The next kilometer is a special one: the E8-Trail is joining here the newly marked E3-Trail. The specialty is that on this section the E8 goes north/east to the Duklapass, and that the E3 that comes from the opposite direction leads south/east to the same Duklapass. After a few minutes I meet two Slovakian hikers, on their trans-Slowakian-trail, from the Duklapass to Bratislava along the E8. We chat a little bit, about the conditions of the next few kilometers, and about the soccer game between Slovakia and the Netherlands that is being played this evening. Further down the path, the Trail uses the mountain ridge that leads straight north. At some point, after I have not seen signs for many minutes, there are white-red-white signs that lead to the east, downhill. I loose a lot of time not knowing how to continue, as I expect to have to follow the ridge for some time. This appears to be correct, in the end, after walking down a few minutes, going back, down again, etc.
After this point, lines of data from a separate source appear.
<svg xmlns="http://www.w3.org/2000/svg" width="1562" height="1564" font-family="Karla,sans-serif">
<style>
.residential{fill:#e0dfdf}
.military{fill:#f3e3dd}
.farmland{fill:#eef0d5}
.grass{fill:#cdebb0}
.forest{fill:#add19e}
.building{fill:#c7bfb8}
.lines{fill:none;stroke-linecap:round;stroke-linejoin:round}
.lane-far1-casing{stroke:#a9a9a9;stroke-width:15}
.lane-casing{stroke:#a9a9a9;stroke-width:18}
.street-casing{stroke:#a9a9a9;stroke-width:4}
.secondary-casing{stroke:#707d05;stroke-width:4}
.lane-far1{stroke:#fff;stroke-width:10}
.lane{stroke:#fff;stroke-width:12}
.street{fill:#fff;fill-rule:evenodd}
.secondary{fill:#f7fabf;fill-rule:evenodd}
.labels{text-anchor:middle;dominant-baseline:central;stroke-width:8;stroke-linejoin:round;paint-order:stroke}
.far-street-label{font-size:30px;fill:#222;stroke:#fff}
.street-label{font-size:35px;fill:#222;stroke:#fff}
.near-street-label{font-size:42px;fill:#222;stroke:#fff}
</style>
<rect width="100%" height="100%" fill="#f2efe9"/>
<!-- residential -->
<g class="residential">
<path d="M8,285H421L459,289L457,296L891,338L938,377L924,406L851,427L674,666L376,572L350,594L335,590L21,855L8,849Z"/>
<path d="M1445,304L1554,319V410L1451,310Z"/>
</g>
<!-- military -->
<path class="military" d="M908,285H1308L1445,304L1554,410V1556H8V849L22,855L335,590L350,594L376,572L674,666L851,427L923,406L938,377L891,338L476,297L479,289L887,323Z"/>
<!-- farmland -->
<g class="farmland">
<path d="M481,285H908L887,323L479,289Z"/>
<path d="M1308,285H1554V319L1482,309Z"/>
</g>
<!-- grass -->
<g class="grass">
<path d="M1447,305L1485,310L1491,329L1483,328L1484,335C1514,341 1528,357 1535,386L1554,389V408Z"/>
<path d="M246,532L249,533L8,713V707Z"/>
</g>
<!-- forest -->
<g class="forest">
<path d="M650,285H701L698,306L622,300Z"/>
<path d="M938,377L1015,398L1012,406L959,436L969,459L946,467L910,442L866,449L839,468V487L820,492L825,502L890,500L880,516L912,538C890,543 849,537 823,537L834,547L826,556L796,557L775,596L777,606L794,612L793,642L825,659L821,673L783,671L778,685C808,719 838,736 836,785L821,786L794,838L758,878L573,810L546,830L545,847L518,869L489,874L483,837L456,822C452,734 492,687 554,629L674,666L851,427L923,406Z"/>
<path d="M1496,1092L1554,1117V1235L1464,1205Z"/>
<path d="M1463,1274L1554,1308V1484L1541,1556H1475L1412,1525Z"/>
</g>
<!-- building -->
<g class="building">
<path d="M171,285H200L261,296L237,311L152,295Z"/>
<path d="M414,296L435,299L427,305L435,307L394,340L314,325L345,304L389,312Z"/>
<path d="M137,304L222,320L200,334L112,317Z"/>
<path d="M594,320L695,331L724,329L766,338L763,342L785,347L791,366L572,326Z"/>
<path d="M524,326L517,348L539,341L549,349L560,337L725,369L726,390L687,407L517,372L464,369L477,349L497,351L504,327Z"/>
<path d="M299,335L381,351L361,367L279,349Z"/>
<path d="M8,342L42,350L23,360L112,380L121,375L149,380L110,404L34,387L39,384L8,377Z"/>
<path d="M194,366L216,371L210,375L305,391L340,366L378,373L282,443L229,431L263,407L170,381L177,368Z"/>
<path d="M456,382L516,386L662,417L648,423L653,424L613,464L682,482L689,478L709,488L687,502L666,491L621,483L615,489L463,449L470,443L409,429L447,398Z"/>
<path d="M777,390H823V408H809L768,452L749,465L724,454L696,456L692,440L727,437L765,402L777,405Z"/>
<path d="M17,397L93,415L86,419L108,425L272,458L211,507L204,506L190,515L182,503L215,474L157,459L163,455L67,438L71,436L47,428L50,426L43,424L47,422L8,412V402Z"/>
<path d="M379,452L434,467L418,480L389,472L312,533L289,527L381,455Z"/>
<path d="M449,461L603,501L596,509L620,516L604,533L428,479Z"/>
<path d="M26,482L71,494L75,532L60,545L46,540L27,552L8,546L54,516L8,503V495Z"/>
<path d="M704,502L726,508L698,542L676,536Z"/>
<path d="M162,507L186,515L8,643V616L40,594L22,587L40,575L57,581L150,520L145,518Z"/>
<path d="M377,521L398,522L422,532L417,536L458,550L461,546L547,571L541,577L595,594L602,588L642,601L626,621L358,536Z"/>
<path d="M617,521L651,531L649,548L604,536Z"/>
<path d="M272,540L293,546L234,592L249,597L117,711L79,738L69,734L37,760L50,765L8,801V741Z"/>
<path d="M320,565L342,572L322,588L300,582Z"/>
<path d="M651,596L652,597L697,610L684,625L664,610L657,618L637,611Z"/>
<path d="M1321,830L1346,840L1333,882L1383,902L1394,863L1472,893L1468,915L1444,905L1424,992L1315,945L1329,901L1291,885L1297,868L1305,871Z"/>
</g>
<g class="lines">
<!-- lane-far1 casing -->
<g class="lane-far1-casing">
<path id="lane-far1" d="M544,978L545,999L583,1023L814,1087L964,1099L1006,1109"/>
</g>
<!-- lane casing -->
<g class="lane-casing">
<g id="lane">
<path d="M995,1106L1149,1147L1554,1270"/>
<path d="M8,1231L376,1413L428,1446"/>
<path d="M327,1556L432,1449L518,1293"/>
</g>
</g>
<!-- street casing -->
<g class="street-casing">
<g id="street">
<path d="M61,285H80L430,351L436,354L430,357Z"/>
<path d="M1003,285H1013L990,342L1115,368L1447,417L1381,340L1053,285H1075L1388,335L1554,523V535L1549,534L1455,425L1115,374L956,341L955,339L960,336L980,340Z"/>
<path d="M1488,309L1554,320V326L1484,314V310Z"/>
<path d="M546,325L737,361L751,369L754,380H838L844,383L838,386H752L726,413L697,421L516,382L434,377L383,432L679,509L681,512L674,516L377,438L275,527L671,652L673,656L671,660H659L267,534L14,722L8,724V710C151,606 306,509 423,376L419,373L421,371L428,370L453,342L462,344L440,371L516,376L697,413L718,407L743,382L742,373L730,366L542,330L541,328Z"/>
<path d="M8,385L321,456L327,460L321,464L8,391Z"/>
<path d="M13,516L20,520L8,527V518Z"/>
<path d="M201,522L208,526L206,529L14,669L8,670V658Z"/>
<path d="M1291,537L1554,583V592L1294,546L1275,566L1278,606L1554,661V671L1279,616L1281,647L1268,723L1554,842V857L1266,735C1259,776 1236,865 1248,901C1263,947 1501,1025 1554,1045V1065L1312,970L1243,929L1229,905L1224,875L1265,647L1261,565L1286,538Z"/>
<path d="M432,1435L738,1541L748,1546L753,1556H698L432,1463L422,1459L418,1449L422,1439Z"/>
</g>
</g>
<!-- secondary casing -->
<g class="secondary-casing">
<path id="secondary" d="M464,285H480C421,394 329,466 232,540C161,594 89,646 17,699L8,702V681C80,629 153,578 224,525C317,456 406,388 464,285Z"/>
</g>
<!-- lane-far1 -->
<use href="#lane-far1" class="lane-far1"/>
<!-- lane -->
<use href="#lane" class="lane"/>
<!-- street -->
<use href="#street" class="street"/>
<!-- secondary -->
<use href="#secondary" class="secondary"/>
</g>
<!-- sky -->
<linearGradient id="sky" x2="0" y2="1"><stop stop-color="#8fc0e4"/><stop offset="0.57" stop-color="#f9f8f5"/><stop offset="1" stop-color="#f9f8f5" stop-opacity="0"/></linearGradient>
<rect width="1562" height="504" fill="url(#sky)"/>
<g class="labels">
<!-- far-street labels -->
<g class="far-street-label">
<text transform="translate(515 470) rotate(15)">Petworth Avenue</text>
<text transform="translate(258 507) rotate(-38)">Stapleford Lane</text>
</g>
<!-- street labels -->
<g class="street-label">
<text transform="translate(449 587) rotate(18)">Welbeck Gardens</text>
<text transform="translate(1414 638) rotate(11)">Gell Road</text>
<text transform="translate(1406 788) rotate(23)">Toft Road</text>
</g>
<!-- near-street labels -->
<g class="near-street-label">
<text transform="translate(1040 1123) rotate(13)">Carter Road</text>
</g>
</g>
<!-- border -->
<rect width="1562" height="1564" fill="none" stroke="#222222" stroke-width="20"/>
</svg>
I decide to follow my compass and instincts and continue to follow the ridge, and after 5 minutes the next e*-sign shows me that I am correct. After an hour or so I end up at the forrestroad to leads me at the end of the ridge downhill; it is clearly identifiable, and steep. Down in the valley I loose the signs again and I continue my way through the fields to the next village, Hervartov. After a few minutes I arrive there and I am startled to see in the central square a very well kept ancient wooden curch. The E8-signs appear to cross the church compound directly, entering from the other side. On the other side of the square there is a simple inn where I am able to spend the night.
The inn-keeper lives a minute down the road, and after I called the number that was on the front door of the inn she shows up and signs me in. She gives me the telephone number of a pizza-delivery service (there is no restaurant or so in the very small village of Hervartov) and 25 minutes later I enjoy a salami pizza and two bottles of Coke. The next day I decide not to continue due to my blisters. The inn-keeper is also the keeper of the old church and she shows me around, together with a schoolclass of Slovakian 12-year olds. It’s very impressive, and I have the feeling that I am far from home.